Researchers from Harvard and Duke Universities found that reusable bags influences the very things grocery shoppers buy, making them more likely to purchase organic and junk food.
"Grocery store shoppers who bring their own bags are more likely to purchase organic produce and other healthy food. But those same shoppers often feel virtuous, because they are acting in an environmentally responsible way. That feeling easily persuades them that, because they are being good to the environment, they should treat themselves to cookies or potato chips or some other product with lots of fat, salt, or sugar," write the authors, Uma R. Karmarkar of Harvard University and Bryan Bollinger of Duke University.
For the study, researchers collected and analyzed loyalty cardholder data from a single location of a major grocery chain in California between May 2005 and March 2007. They compared the same shoppers on trips for which they brought their own bags with trips for which they did not. Participants were also recruited online from a national pool and were randomly assigned one of two situations: bringing their own bags or not bringing their own bags. Depending on the situation, participants were presented with a certain scenario and a floorplan of the grocery store and were asked to list the ten items they were most likely to purchase on the trip.

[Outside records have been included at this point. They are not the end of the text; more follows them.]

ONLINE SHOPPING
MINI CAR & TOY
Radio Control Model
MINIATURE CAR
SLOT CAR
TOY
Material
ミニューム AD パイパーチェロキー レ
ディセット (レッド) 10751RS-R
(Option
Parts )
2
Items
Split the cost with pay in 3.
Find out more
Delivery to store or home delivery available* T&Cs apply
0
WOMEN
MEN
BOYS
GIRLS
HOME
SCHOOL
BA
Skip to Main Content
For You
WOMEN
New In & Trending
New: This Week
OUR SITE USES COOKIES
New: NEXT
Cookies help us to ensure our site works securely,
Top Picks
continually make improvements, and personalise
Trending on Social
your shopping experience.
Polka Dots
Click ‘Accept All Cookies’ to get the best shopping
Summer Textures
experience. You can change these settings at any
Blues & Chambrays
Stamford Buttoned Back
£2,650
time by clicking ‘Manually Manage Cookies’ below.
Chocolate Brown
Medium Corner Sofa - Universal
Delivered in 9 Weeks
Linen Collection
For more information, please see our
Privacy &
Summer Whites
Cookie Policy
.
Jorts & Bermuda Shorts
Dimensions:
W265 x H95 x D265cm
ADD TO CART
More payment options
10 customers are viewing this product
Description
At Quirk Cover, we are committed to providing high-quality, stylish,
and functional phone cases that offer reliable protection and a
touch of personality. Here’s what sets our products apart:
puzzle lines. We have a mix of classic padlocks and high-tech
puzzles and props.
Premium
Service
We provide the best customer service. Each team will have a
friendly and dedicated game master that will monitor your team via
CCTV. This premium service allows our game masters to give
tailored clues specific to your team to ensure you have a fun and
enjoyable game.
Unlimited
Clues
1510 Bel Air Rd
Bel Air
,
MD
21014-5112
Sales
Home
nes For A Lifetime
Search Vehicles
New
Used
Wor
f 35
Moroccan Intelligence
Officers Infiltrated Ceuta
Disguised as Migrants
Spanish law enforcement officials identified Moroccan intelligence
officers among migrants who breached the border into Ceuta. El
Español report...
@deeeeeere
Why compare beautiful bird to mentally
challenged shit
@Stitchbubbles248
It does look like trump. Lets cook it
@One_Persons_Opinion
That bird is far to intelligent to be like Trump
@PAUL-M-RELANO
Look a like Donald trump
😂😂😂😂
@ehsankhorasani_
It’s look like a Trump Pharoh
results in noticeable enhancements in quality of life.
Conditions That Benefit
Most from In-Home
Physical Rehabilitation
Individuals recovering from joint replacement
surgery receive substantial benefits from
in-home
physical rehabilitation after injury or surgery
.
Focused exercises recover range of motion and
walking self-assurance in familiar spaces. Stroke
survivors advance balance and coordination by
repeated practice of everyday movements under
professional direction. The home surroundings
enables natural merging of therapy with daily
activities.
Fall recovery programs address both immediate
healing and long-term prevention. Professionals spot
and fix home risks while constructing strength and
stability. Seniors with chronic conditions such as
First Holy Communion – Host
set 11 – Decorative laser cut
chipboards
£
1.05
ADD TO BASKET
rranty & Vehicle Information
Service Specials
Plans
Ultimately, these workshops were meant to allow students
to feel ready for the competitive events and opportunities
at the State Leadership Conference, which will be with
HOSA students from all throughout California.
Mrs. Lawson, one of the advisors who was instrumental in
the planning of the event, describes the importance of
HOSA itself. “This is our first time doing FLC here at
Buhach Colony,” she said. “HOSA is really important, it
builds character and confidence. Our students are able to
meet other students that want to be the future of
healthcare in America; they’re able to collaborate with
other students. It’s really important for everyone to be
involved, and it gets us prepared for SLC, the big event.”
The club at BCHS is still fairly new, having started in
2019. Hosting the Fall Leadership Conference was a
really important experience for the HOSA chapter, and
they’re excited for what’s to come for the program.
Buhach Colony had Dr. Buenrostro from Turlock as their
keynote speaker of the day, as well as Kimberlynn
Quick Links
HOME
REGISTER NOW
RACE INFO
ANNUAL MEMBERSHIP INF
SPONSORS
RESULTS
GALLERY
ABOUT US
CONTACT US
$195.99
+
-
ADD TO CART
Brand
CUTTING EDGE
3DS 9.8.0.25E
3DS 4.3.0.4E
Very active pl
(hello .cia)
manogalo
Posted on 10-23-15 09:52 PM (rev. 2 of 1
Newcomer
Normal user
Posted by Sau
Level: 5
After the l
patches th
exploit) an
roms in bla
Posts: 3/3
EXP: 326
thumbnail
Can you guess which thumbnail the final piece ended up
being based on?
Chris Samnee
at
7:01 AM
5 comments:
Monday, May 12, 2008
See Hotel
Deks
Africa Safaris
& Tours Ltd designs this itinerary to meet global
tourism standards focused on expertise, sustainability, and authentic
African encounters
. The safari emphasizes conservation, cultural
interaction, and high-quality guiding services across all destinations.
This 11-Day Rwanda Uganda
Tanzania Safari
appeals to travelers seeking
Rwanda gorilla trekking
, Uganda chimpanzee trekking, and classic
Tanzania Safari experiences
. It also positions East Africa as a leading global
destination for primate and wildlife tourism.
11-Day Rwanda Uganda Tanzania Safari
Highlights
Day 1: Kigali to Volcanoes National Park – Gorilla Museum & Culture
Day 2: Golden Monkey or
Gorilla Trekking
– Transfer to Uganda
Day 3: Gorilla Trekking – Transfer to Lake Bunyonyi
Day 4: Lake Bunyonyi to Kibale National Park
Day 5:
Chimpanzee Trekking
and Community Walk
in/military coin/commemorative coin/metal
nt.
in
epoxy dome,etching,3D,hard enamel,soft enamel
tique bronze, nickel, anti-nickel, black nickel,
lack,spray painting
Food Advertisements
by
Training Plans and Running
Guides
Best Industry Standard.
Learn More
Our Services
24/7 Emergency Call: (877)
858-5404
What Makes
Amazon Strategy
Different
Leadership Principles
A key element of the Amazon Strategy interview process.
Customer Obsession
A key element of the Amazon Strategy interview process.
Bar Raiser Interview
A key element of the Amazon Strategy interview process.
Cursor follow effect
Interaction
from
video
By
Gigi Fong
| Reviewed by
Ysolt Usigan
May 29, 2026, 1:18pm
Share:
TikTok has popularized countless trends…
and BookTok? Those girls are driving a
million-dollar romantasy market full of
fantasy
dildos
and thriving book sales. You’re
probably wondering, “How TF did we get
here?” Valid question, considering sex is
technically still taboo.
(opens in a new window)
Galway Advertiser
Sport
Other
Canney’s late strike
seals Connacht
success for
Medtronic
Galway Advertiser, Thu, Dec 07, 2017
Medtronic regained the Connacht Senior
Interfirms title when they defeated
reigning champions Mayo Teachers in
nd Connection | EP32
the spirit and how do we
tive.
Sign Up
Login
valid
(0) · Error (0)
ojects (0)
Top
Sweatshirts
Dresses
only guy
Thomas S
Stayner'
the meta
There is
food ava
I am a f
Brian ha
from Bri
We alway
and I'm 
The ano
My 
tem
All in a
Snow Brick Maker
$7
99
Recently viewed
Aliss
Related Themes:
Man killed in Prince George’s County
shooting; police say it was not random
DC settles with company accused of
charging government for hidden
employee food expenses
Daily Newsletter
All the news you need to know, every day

They found that when shoppers brought their own reusable bags, they were more likely to purchase organic foods. At the same time, they were also more likely to purchase junk food. And both results were slightly less likely when the shopper had young children: parents have to balance their own purchasing preferences with competing motivations arising from their role as parent.
"In short, bringing your own bags changes the way you shop," write the authors. "Our findings thus have important implications for grocery store managers. In stores where reusable bags are popular, marketing organic or sustainably farmed foods as indulgences could increase the sales of those items."
The findings are published in the Journal of Marketing.